UPDATE: turned out there were no valid grounds for refusing compensation, and with the intervention of the Kosovan civil aviation department, I've now received due compensation (EUR 412 in total)

  • 1
    Have you actually requested compensation and have your request turned down? Jul 15, 2020 at 17:55
  • 1
    @KristvanBesien Eurowings have never ever replied to a single request of mine but one, either to [email protected] or [email protected]. I always get an auto-reply with a case number, but again IME no reply comes back. Now, the Kosovan civil aviation authority, which does deal with EC261, said if I don't get a reply within 6 weeks from sending it (so 5 weeks from now) I can contact them about it, but nothing further.
    – Crazydre
    Jul 15, 2020 at 18:00
  • 2
    For instance, 8 hours could be a missed day of work for some people, and could set them back 70 euros at the minimum wage level in some countries. From my perspective, if someone really has zero income and needs student aid while enrolled in cheap European education, and is flying on 10 euro tickets out of necessity, yes, that is actually kind of poor by European standards, and it is completely sensible to want to get whatever money one can in that situation. The fact that there are people who are worse off is neither here nor there.
    – Obie 2.0
    Jul 16, 2020 at 2:36
  • 5
    To me, when I have no idea what financial difficulties someone is facing, but they have explicitly told me that they are in a difficult situation, one should never tell them off for trying to get a little more money through completely legal means. Also, comparing trying to get a refund from a multinational corporation with refusing to pay a regular person with low income for a picture seems strange to me.
    – Obie 2.0
    Jul 16, 2020 at 2:46
  • 3
    Glad that it worked out! Maybe you could add an answer explaining how you went about obtaining the compensation?
    – JonathanReez
    Dec 3, 2020 at 18:19

1 Answer 1


So as I suspected, the reduced service on the PRN-DUS route was by no means caused by extraordinary circumstances, but was a profitability-based business decision due to the pandemic (not confirmed, but obvious to me)

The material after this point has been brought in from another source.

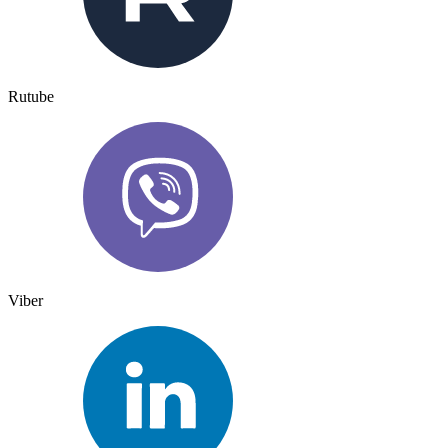
Rutube
Viber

I got the standard compensation (EUR 400) with the help of the Kosovan civil aviation department, and then reimbursement of a "lost" rail ticket (GBP 10.55) directly via Eurowings. The Kosovan body, while slow, seems to know their stuff, so kudos to them for that!

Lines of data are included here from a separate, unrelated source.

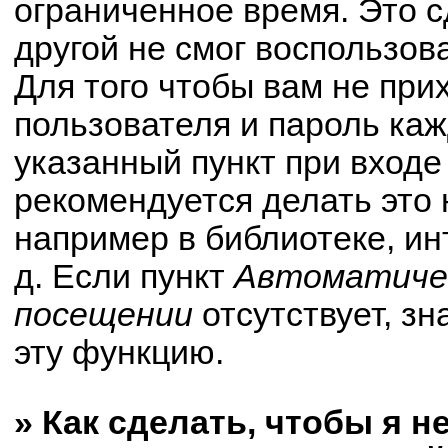
ограниченное время. Это с
другой не смог воспользов
Для того чтобы вам не при
пользователя и пароль ка
указанный пункт при вход
рекомендуется делать это
например в библиотеке, ин
д. Если пункт
Автоматичес
посещении
отсутствует, зн
эту функцию.
» Как сделать, чтобы я н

So for future reference, the common belief that any and all cancellations remotely having anything to do with the pandemic is ineligible for compensation is false!

On 5 July I emailed Eurowings ([email protected]) requesting compensation.

On 20 July I got the much-expected refusal claiming extraordinary circumstances without specification or evidence.

On 22 July I e-mailed the Kosovan civil aviation department ([email protected]) attaching 1) Eurowings's refusal plus a translation to English; 2) the original and modified itineraries; 3) the "lost" rail ticket confirmation (GBP 10.55)

On 28 July the Kosovan civil aviation department e-mailed Eurowings (with a copy to myself) asking for a statement regarding the cancellation.

On 27 September I asked how things are coming along.

On 28 September the Kosovan civil aviation department asked me to attach the itineraries again "so that [they] can proceed on this case based on EC regulation 261/2004", since the 6-week deadline had passed for Eurowings to respond.

On 29 September I emailed the itineraries again as asked.

On 21 October I asked how things are going.

On 24 October the Kosovan civil aviation department told me Eurowings had backed down and would grant compensation but needed my bank details and the rail ticket confirmation.

On 25 October I provided these details.

On 7 November the Kosovan civil aviation department forwarded an email from Eurowings saying they would pay out EUR 400. When I asked why they wouldn't reimburse the rail ticket, they referred me to Eurowings, closing the case on their end.

On 26 November I received EUR 400 on my account. The same day I emailed Eurowings asking why they wouldn't reimburse my rail ticket and explaining why they should (had it been in the opposite direction, they would've been legally obliged to, and the price is the same)

On 2 December Eurowings told me they'd reimburse the rail ticket (in EUR)

On 22 December I received EUR 11.60 on my account.

  • 1
    Impressive! Glad you were able to get your fair compensation.